_Trabalho a realizar_.
[1] Passe para inglês esta frase do excerto do texto: «Se a pessoa está a ler um livro que não lhe dá prazer, deve deixar esse livro e passar a outro.»
[2] Por favor, indique se cada afirmação está de acordo com o excerto do texto, respondendo sim ou não e citando as palavras decisivas: (a) quem fala lê sempre com um lápis na mão; (b) do surrealismo ficou muito na literatura; (c) quem fala lê quando está cansado.

Porque levo tanto tempo a publicar?
O próprio tempo ajuda a selecionar. O que me parece muito bom hoje, daqui a uma semana ou um mês já me parece menos bom. Escrevo, ponho numa gaveta e daqui a 3 ou 4 anos volto ao texto.  Encontro muitas coisas que já não gosto, corto, seleciono.
Geralmente quando acabamos de escrever um texto achamos muito bom. Temos que criar distância, ser críticos de nós mesmos. Pôr tempo no meio é essencial.  Tento ser leitor e ver com olhos críticos e corrigir.
A literatura não é como o teatro,  permite não fazer uma estreia antes do tempo.
Há quem diga que não se deve escrever quando se está apaixonado. A emoção não deixa ver. Quando se escreve poesia debaixo de emoção e se dá a ler o mesmo texto a outra pessoa, geralmente essa nada vê daquilo que pensamos estar a transmitir. Quando se sente e se escreve, não se tem sentido critico.
Exemplo: o diário é um registo escrito importante para a pessoa. A escrita literária é para os outros, a pessoa não está na mesma situação. Ou a pessoa quer escrever paar si  - e o diário é bom exemplo, - ou para os outros, quer perturbar os outros, são coisas completamente diferentes.
Os surrealistas defendiam a escrita espontânea, automática, quase nada ficou do surrealismo a não ser na pintura.

Ler – por onde se deve começar?
Deve começar-se por textos simples, i.e., que não utilizem palavras complexas. Eu gosto de O Senhor Valery porque mesmo uma criança pode entender.
Para mim a leitura está associada ao prazer, é quase uma excitação. Está associada a toque. Eu leio sempre de lápis na mão. Não consigo ler sem um lápis. Ler não é passividade, para mim é uma atividade. Para mim, não é tempo passivo. Fisicamente eu leio debruçado soobre o livro. Quando estou cansado eu não leio, vejo televisão.
Se a pessoa está a ler um livro que não lhe dá prazer, deve deixar esse livro e passar a outro.
Deve ler-se os clássicos. Se o livro é bom e a pessoa não quer ter o trabalho de ler, está a ignorar as várias gerações. Exemplos: Crime e Castigo, Alice no Pais das Maravilhas, A Montanha Mágica, O grande sertão.
Deve ouvir-se as gerações anteriores e confiar na opinião daqueles que continuam a selecionar esses livros.
Em tantos milhões de livros para escolher ler, é bom ouvir a opinião de outros. Deve poder escolher-se à vontade mas dentro de uma lista proposta por alguém que lê e pode saber mais. Não se perde tanto tempo.

O que é um livro?
Não é uma capa. Um livro é algo que trata a lingua de forma diferente, é exigente, muda a velocidade da leitura. Se compararmos com um artigo de jornal, por exemplo, o texto literário tem que ter outra natureza.  Um livro deve inaugurar um mundo qualquer diferente.
Há uma diferença entre informação e cultura. A internete por exemplo dá a informação imediata, mas a cultura ensina a relacionar. A interneta com os “links” destrói a ideia do livro. O livro ajuda-nos a fazer ligações, ajuda à concentração.
A palavra concentração vem de “com um centro”. Só pode haver um centro, a leitura é um processo de concentração. A leitura eletrónica muda os centros, faz perder a concentracão.

_Registos extraídos_.
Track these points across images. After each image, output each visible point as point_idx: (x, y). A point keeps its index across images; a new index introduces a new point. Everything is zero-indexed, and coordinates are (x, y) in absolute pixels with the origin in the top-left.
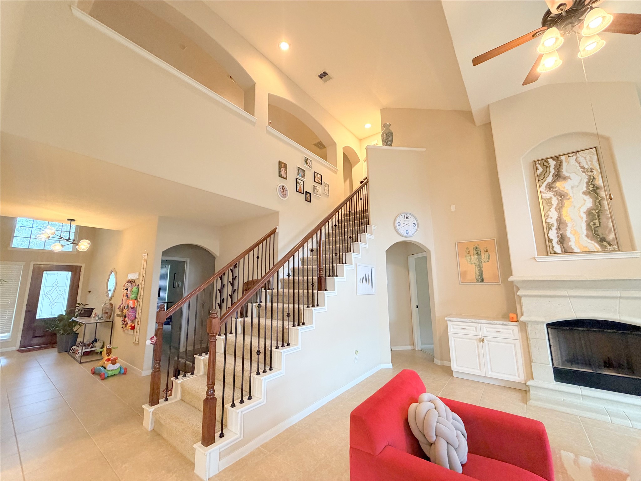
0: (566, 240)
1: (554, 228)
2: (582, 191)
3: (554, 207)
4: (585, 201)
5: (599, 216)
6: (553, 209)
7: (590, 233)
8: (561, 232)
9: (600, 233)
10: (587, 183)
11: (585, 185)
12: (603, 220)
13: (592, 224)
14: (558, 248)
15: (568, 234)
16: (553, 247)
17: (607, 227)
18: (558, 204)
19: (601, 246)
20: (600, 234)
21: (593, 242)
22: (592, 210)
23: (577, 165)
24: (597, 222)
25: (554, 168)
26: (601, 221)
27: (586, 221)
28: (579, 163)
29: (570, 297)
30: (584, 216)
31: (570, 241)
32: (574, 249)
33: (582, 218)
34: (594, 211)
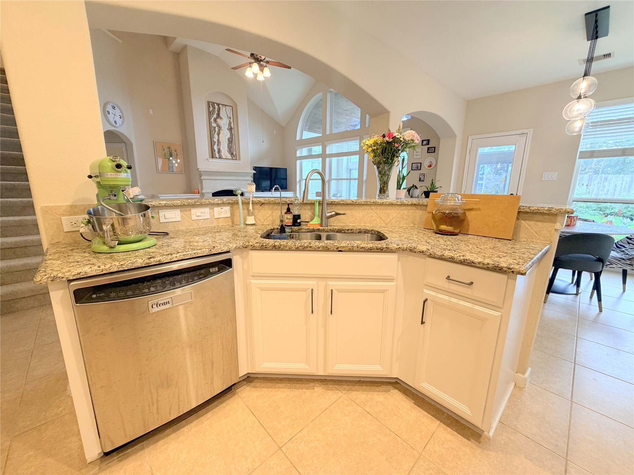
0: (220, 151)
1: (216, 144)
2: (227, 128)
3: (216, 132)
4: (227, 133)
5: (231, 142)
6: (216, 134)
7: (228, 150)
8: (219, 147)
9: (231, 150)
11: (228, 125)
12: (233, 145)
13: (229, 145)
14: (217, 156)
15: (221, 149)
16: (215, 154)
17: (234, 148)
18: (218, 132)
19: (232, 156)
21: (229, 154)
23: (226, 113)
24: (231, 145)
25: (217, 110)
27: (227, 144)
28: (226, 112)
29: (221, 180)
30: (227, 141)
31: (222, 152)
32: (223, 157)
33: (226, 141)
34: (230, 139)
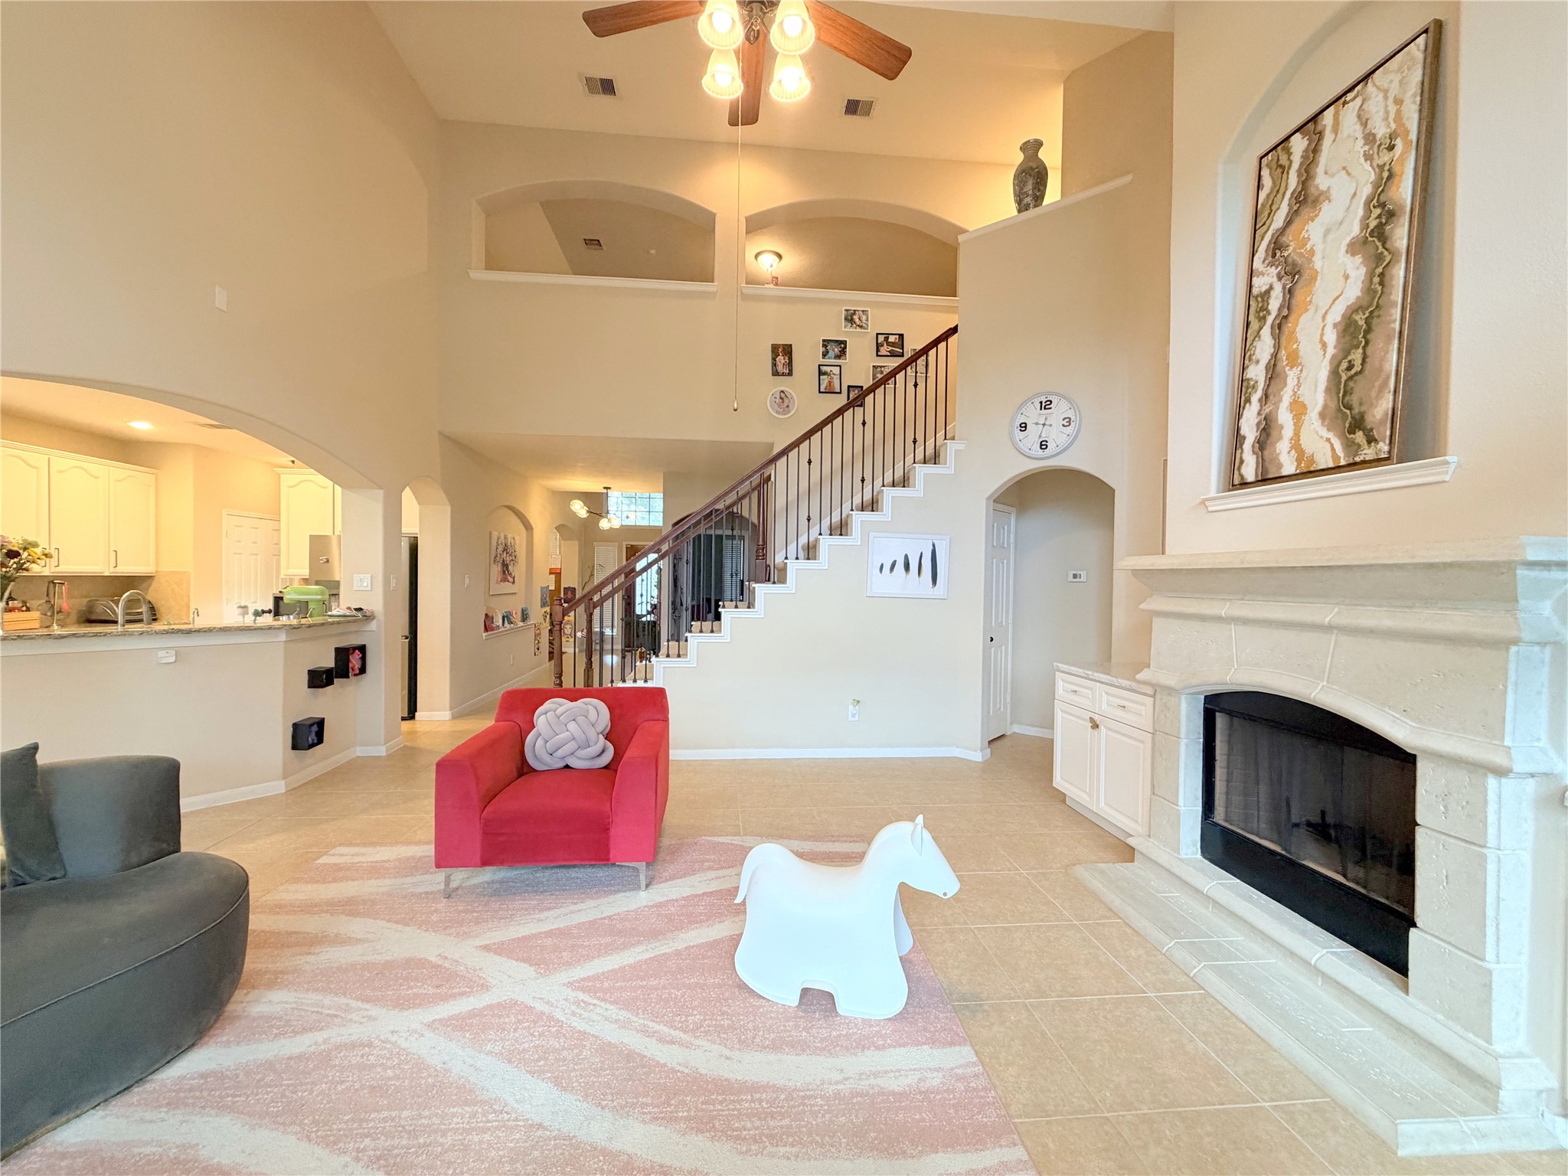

_Respostas às tarefas_.
[1] If a person is reading a book that gives them no pleasure, they should put that book down and move on to another.

[2]
(a) Sim: «Eu leio sempre de lápis na mão.»
(b) Não: «quase nada ficou do surrealismo a não ser na pintura.»
(c) Não: «Quando estou cansado eu não leio, vejo televisão.»